With General Data Protection Regulation (GDPR) fully enacted and enforceable as of May 25, 2018, many healthcare organizations (HCOs) in the United States are working to determine whether they need to be GDPR compliant. It's left many asking the question: Is Health Insurance Portability and Accountability Act (HIPAA) compliance is enough?
HCOs are no stranger to compliance requirements, as following HIPAA regulations has been mandatory since 1996. However, many HCOs are unaware of the need for, and unprepared to be GDPR compliant. How do the two compare and which HCOs need to follow GDPR? As a general rule, HCOs with locations in EU member states or those that collect any sort of data from EU citizens are subject to GDPR. This includes online marketing of healthcare services to all EU citizens.
Similar But Not the Same
HIPAA and GDPR have requirements overlaps but aren’t anywhere near identical. To begin, GDPR has a broader scope, relating to all sensitive personal data, whereas HIPAA applies to health information. In addition, the personal data specified by the GDPR has a broader reach, including ethnic origin or race, religious beliefs, union memberships, biometric and genetic data, sexual orientation, political affiliation, as well as any health-related data.

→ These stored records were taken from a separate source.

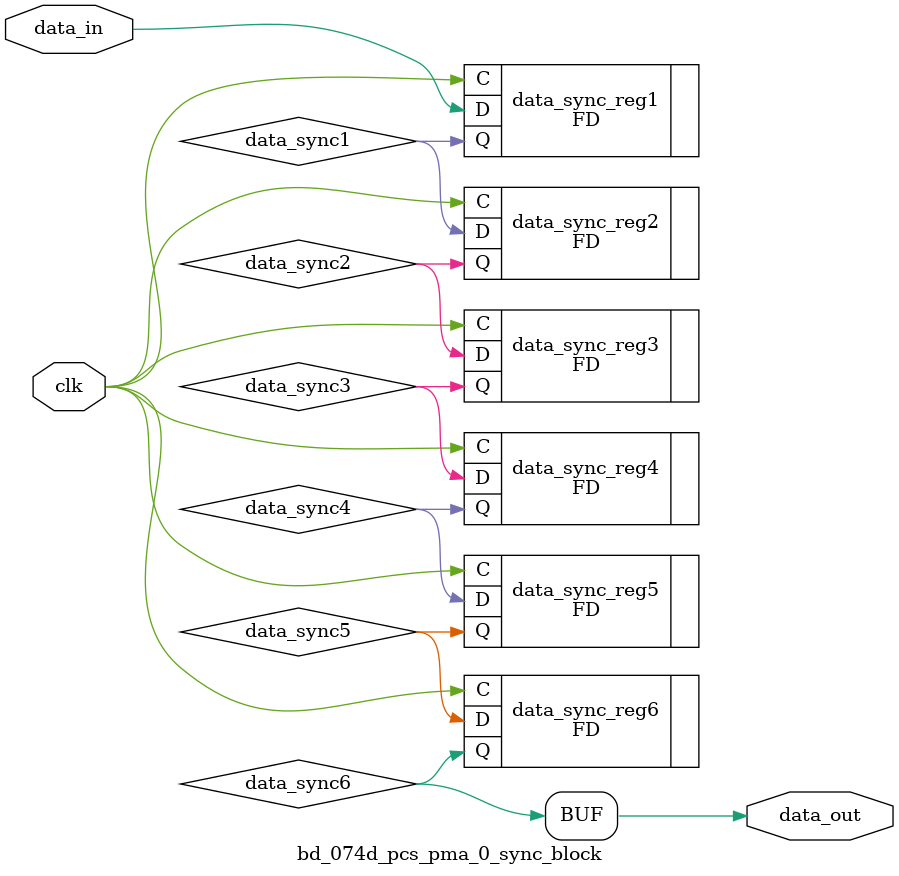
<source format=v>

`timescale 1ps / 1ps

module bd_074d_pcs_pma_0_sync_block #(
  parameter INITIALISE = 2'b00
)
(
  input        clk,              // clock to be sync'ed to
  input        data_in,          // Data to be 'synced'
  output       data_out          // synced data
);

  // Internal Signals
  wire data_sync1;
  wire data_sync2;
  wire data_sync3;
  wire data_sync4;
  wire data_sync5;
  wire data_sync6;


  (* shreg_extract = "no", ASYNC_REG = "TRUE" *)
  FD #(
    .INIT (INITIALISE[0])
  ) data_sync_reg1 (
    .C  (clk),
    .D  (data_in),
    .Q  (data_sync1)
  );


  (* shreg_extract = "no", ASYNC_REG = "TRUE" *)
  FD #(
   .INIT (INITIALISE[1])
  ) data_sync_reg2 (
  .C  (clk),
  .D  (data_sync1),
  .Q  (data_sync2)
  );


  (* shreg_extract = "no", ASYNC_REG = "TRUE" *)
  FD #(
   .INIT (INITIALISE[1])
  ) data_sync_reg3 (
  .C  (clk),
  .D  (data_sync2),
  .Q  (data_sync3)
  );

  (* shreg_extract = "no", ASYNC_REG = "TRUE" *)
  FD #(
   .INIT (INITIALISE[1])
  ) data_sync_reg4 (
  .C  (clk),
  .D  (data_sync3),
  .Q  (data_sync4)
  );

  (* shreg_extract = "no", ASYNC_REG = "TRUE" *)
  FD #(
   .INIT (INITIALISE[1])
  ) data_sync_reg5 (
  .C  (clk),
  .D  (data_sync4),
  .Q  (data_sync5)
  );

  (* shreg_extract = "no", ASYNC_REG = "TRUE" *)
  FD #(
   .INIT (INITIALISE[1])
  ) data_sync_reg6 (
  .C  (clk),
  .D  (data_sync5),
  .Q  (data_sync6)
  );
  assign data_out = data_sync6;


endmodule



</source>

HIPAA, by contrast, specifies only name, birth date, address, Social Security number, facial photo, insurance information, and financial information. The main difference is that HIPAA applies to only covered entities and their business associates, whereas GDPR, as mentioned earlier, applies to any entity collecting, handling, and storing EU citizens’ sensitive personal data.
Are U.S. HCOs Ready for GDPR?
With HIPAA, some health care entities’ processes go way beyond compliance while others struggle to meet requirements. Industry experts expect the same will be the case with GDPR. With the steep fines associated with GDPR noncompliance, smart HCOs will invest in audit services that help identify compliance deficiencies for all industry and government regulations to which they are subject; and, then get to work addressing those shortcomings.